Things to do |
1. Answer these questions from the text on Huawei's 950PR chip:
(a) By about how much have prices for the 950PR reportedly risen?
(b) On which SMIC process is the 950PR manufactured?
(c) Roughly how many 950PR units is Huawei said to be targeting this year?
2. Please write what comes next in the text on Huawei's 950PR chip, starting after its final sentence.

DeepSeek gave Huawei early optimization access, but didn’t extend the same to Nvidia or AMD. While V4's open weights are released in standard formats compatible with CUDA-based frameworks, DeepSeek's own infrastructure runs on Huawei Ascend silicon. The collaboration has pulled forward procurement timelines across the Chinese cloud industry, and chip prices for the 950PR have reportedly risen by about 20% as a result of the demand.
SMIC capacity and production
Huawei's ability to fill those orders depends on SMIC, China's leading foundry. SMIC manufactures the 950PR on its N+3 process, a 7nm-class node built without EUV lithography. Huawei is said to be targeting production of roughly 750,000 950PR units this year, with full-scale shipments expected in the second half following samples that were shipped to customers in January, but that figure is expected to fall short of demand.

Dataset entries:
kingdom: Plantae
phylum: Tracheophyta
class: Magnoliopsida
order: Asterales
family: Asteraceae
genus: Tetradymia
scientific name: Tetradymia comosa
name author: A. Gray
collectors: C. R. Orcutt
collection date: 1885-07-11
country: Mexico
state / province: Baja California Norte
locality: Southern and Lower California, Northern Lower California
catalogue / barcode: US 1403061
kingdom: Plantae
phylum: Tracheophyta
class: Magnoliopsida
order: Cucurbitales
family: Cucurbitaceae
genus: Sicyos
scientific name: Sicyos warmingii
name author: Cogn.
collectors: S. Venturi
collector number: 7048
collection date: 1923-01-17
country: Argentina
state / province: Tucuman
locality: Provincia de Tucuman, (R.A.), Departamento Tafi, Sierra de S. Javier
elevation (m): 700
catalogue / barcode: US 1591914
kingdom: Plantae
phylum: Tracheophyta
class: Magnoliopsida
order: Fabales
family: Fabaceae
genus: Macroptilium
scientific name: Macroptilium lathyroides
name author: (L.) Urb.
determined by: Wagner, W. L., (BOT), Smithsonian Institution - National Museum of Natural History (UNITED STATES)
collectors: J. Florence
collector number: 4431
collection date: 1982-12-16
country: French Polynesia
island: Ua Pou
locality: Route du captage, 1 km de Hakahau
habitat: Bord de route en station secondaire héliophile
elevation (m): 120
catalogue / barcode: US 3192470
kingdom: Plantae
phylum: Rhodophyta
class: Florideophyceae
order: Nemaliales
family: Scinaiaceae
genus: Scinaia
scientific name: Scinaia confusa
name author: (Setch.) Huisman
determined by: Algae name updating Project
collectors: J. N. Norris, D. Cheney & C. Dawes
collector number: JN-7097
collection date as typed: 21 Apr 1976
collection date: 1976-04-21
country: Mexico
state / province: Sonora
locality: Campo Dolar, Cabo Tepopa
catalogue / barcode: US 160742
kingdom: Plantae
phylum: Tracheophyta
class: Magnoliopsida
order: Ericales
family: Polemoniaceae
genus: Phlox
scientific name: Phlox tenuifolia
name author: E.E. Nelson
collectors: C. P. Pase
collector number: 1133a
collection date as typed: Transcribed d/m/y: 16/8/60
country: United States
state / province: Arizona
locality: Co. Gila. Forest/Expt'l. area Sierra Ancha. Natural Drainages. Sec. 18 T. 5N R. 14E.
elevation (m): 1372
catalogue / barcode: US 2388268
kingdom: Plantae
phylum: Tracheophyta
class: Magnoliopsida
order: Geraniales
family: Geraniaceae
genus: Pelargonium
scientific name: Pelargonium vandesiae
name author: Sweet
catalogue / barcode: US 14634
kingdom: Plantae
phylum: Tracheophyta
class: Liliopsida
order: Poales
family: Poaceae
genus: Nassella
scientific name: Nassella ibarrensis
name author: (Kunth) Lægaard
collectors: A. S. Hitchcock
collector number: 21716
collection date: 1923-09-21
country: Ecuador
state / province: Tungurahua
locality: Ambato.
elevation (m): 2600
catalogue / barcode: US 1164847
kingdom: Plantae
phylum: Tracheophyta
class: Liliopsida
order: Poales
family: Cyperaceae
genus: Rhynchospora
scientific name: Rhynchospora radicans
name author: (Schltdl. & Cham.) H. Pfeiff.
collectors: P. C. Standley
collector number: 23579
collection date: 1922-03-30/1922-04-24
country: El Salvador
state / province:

Task answers |
1.
(a) About 20%.
(b) SMIC's N+3 process, a 7nm-class node built without EUV lithography.
(c) Roughly 750,000 units.

2.
Meanwhile, SMIC has been working on expanding its advanced-node capacity for more than a year. The goal is a five-fold increase over a period of two years that’ll lift 7nm and 5nm production to 100,000 wafers per month and half a million by 2030. In addition, the combined capacity for 22nm and below could rise from 30,000-50,000 wafer starts per month in 2025 to 50,000-60,000 or higher this year. Huawei is adding two dedicated fabrication plants, though ownership structures remain unclear. Once fully operational, those facilities could exceed the current output of comparable lines at SMIC.